But I think the real reason Penny is settling down in the evenings is just age, unfortunately. 4 months is SO YOUNG. So keep expectations very low, but stay consistent and it will come. You can try and train your dog to have an "off switch" at that age, but I don't think it's a fair expectation. So do what you can, but just persevering is probably the real answer.

Sounds like you are doing a great job


----------



## Poppy'sHooman (6 mo ago)

lw19 said:


> I didn't start place training until mine was about 7 months (for no reason. I could have started it earlier).


This is super reassuring! We only started the place command when our trainer introduced it to us around 16 weeks. She's at 20 weeks now, and while she took to it initially she has been really fighting back with it the last couple weeks. I was worried we started way too late. I think we struggle with our expectations of where she should be. "oh well now she knows "bed" she should just stay there and settle down" and we're probably keeping her on it for too long. 

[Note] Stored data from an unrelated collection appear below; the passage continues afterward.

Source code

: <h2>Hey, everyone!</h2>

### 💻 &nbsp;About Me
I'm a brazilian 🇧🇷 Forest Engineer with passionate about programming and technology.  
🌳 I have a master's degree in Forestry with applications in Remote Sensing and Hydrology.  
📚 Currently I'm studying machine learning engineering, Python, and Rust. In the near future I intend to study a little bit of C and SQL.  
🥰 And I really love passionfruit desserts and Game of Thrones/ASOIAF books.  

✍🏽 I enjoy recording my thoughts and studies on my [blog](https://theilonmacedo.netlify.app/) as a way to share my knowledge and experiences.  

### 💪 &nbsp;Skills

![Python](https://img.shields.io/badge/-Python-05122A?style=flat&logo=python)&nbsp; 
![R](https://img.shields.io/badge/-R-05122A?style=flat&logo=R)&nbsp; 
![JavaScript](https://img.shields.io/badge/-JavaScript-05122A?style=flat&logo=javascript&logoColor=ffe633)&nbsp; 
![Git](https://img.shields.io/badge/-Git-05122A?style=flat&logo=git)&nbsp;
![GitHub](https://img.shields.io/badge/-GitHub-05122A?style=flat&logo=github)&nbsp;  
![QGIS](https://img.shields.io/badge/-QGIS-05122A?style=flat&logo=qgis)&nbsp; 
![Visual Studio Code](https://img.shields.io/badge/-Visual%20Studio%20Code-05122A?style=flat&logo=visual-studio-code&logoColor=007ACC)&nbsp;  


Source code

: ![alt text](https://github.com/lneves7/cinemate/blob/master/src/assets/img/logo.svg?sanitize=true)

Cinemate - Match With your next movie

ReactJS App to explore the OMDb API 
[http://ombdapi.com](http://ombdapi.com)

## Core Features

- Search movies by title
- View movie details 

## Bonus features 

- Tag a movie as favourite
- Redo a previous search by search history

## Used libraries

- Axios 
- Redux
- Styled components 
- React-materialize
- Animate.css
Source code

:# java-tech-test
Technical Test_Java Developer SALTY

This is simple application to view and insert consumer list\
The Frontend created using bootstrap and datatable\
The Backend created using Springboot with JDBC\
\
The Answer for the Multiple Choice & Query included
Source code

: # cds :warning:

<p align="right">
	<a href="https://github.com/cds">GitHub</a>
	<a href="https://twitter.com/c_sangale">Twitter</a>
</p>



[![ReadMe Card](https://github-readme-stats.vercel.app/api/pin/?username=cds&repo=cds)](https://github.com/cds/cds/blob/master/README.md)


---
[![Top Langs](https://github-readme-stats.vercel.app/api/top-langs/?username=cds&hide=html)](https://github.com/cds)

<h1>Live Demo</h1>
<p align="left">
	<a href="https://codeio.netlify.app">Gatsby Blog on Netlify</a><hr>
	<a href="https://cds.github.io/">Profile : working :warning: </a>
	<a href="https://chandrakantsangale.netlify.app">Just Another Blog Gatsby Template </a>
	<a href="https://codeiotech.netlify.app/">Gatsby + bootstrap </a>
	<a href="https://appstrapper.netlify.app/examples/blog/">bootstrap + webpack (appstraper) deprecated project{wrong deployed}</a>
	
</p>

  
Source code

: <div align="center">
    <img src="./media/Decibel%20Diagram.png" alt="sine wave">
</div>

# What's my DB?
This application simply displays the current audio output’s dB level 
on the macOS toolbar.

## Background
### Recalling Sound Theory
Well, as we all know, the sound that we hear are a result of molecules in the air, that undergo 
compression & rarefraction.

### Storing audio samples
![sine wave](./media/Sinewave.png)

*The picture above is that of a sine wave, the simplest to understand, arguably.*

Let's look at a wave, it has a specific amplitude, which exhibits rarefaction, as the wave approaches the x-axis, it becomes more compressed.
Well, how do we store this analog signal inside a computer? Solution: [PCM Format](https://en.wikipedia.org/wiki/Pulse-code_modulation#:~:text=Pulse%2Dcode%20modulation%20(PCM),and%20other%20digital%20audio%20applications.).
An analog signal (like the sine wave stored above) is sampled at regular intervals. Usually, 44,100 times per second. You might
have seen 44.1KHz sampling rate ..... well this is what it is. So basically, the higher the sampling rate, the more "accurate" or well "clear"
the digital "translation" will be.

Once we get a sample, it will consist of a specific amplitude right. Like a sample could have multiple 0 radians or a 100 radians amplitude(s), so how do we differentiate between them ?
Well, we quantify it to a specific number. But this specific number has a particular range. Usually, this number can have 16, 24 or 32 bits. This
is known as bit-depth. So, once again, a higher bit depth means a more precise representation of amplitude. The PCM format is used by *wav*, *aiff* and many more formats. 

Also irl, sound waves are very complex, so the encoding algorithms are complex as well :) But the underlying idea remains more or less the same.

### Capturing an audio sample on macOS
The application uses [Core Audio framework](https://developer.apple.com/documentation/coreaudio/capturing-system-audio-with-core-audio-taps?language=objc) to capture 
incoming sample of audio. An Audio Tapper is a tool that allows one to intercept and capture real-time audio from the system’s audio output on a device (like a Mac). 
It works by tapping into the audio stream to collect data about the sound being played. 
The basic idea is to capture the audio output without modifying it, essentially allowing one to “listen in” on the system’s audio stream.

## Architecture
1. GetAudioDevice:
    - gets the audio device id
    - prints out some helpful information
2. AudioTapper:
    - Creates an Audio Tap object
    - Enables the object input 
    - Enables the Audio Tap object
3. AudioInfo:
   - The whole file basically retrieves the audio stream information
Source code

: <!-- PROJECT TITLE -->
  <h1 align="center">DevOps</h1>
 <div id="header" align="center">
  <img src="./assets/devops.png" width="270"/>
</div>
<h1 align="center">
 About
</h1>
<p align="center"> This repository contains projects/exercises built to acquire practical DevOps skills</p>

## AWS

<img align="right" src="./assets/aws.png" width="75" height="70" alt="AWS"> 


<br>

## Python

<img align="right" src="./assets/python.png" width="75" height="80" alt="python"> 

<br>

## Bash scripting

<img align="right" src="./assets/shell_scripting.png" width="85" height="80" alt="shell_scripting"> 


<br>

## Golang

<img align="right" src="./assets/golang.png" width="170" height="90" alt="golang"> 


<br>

We started snuggling with Poppy on the couch in the evenings very early on, but she always had a very heavily shifted energy for the morning and became much more manageable around 3pm every day. Lately though her energy is evening out throughout the day, so when we really want to hunker down and have a tv or movie night it usually takes a really enticing (read peanut butter) frozen kong to ensure her participation.


----------